MUL RAE BANG-A (3 Christie, at Bloor, 416-534-6833) Complete meals for $24 per person, including all taxes, tip and a beer. Average main $10.95. Open 24 hours daily. Access: barrier free. Rating: NNN
Our first visit to this Christie pitside Korean restaurant is less than a resounding success.
Ordering off the extensive, well-illustrated menu, we soon have a table’s worth of dishes laid out before us: gyoza dumplings ($6.50) sweetly sauced chicken jungsik ($14.95) dolsot bibim bap ($7.95), a heated bowl of rice, bok choy, raw egg, ground beef, sprouts and grated carrots hae mul pa jeon ($12.95), a vast frittata studded with shrimp, octopus and pollock and the mandatory small plates of banchan.
Everything’s entirely satisfactory except for the remarkable absence of seasoning: spices, chilies, peppers, garlic or anything else that would register on the taste buds. The exception to this is the banchan, which gives us the opportunity to acquire a Korean’s taste for all things salted, pickled and or fermented.
Working through the large pile of bland leftovers the next day, it dawns on me that we’ve been culinarily profiled, our white faces sending up the white flag in the kitchen, where the chefs immediately assumed we had stunted palates and decided to abandon all flavour.
Refusing to remain a victim, I return to Koreatown and do as the Koreatowners do, ordering the all-you-can-eat meat grill ($13.95).
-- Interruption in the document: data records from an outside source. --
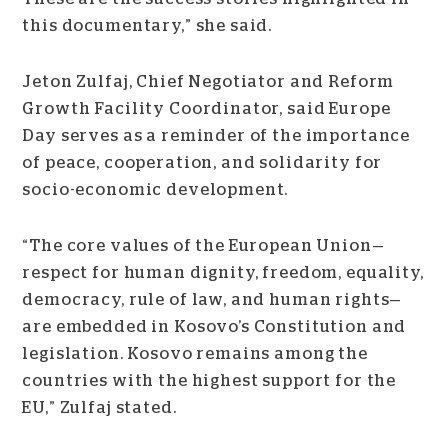
this documentary,” she said.
Jeton Zulfaj, Chief Negotiator and Reform
Growth Facility Coordinator, said Europe
Day serves as a reminder of the importance
of peace, cooperation, and solidarity for
socio-economic development.
“The core values of the European Union—
respect for human dignity, freedom, equality,
democracy, rule of law, and human rights—
are embedded in Kosovo’s Constitution and
legislation. Kosovo remains among the
countries with the highest support for the
EU,” Zulfaj stated.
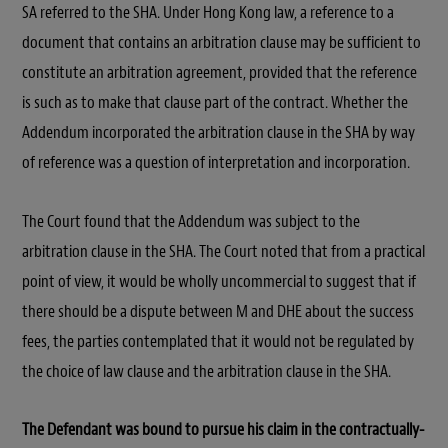
SA referred to the SHA. Under Hong Kong law, a reference to a
document that contains an arbitration clause may be sufficient to
constitute an arbitration agreement, provided that the reference
is such as to make that clause part of the contract. Whether the
Addendum incorporated the arbitration clause in the SHA by way
of reference was a question of interpretation and incorporation.
The Court found that the Addendum was subject to the
arbitration clause in the SHA. The Court noted that from a practical
point of view, it would be wholly uncommercial to suggest that if
there should be a dispute between M and DHE about the success
fees, the parties contemplated that it would not be regulated by
the choice of law clause and the arbitration clause in the SHA.
The Defendant was bound to pursue his claim in the contractually-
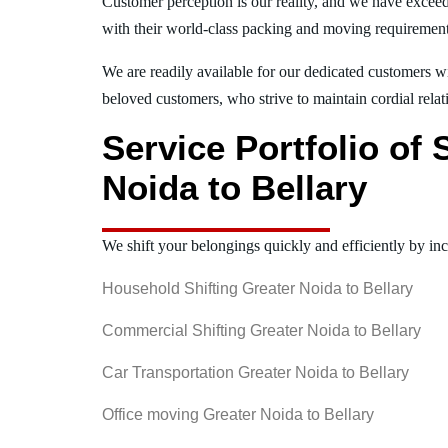
Customer perception is our reality, and we have exceed
with their world-class packing and moving requiremen
We are readily available for our dedicated customers wi
beloved customers, who strive to maintain cordial relat
Service Portfolio of
Noida to Bellary
We shift your belongings quickly and efficiently by inc
Household Shifting Greater Noida to Bellary
Commercial Shifting Greater Noida to Bellary
Car Transportation Greater Noida to Bellary
Office moving Greater Noida to Bellary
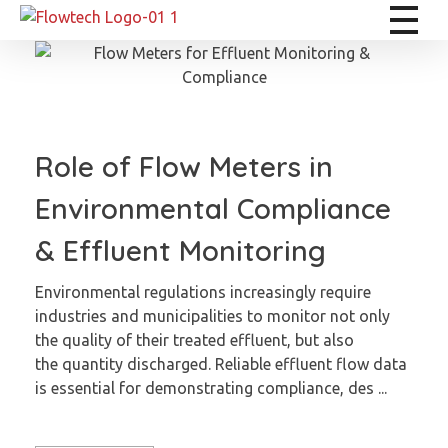
Flowtech Measuring Instruments Pvt. Ltd. - Precision Instrumentation Solutions
Engineering for Reliability
Role of Flow Meters in
Environmental Compliance
& Effluent Monitoring
Environmental regulations increasingly require
industries and municipalities to monitor not only
the quality of their treated effluent, but also
the quantity discharged. Reliable effluent flow data
is essential for demonstrating compliance, des ...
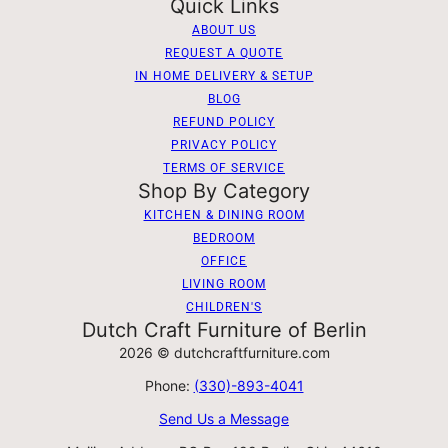
Quick Links
ABOUT US
REQUEST A QUOTE
IN HOME DELIVERY & SETUP
BLOG
REFUND POLICY
PRIVACY POLICY
TERMS OF SERVICE
Shop By Category
KITCHEN & DINING ROOM
BEDROOM
OFFICE
LIVING ROOM
CHILDREN'S
Dutch Craft Furniture of Berlin
2026 © dutchcraftfurniture.com
Phone:
(330)-893-4041
Send Us a Message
Soon my table is transformed into a DIY all-you-can-meat action station. The friendly server ignites a tabletop gas-fired sauté grill, covers it with hunks of raw marinated pork neck, beef and chicken and leaves me to my own devices armed with a bowl of romaine leaves, chili-soy sauce, the ever-present banchan, raw slivered garlic, a deck of raw pork belly slices and an infinitely practical pair of scissors for meat shearing.
Before long everything’s a-sizzle, including the garlic, and I’m doing my best Sweeney Todd impersonation with the meat scissors. Dressing torn lettuce leaves with near-blackened garlic, sauce, dollops of pickled sprouts and mushrooms and chunks of seared meat yields robust, mouth-filling roll-ups. The whole meal is a juicy, crusty, meaty throwdown of carnivorous excess.
Accompanied by the soft roar of heavy ventilation, cheap domestic beer ($3.50) and the fellowship of other all-you-can-eaters, the memories of our initial disappointment burn off faster than meat juice on a hot grill.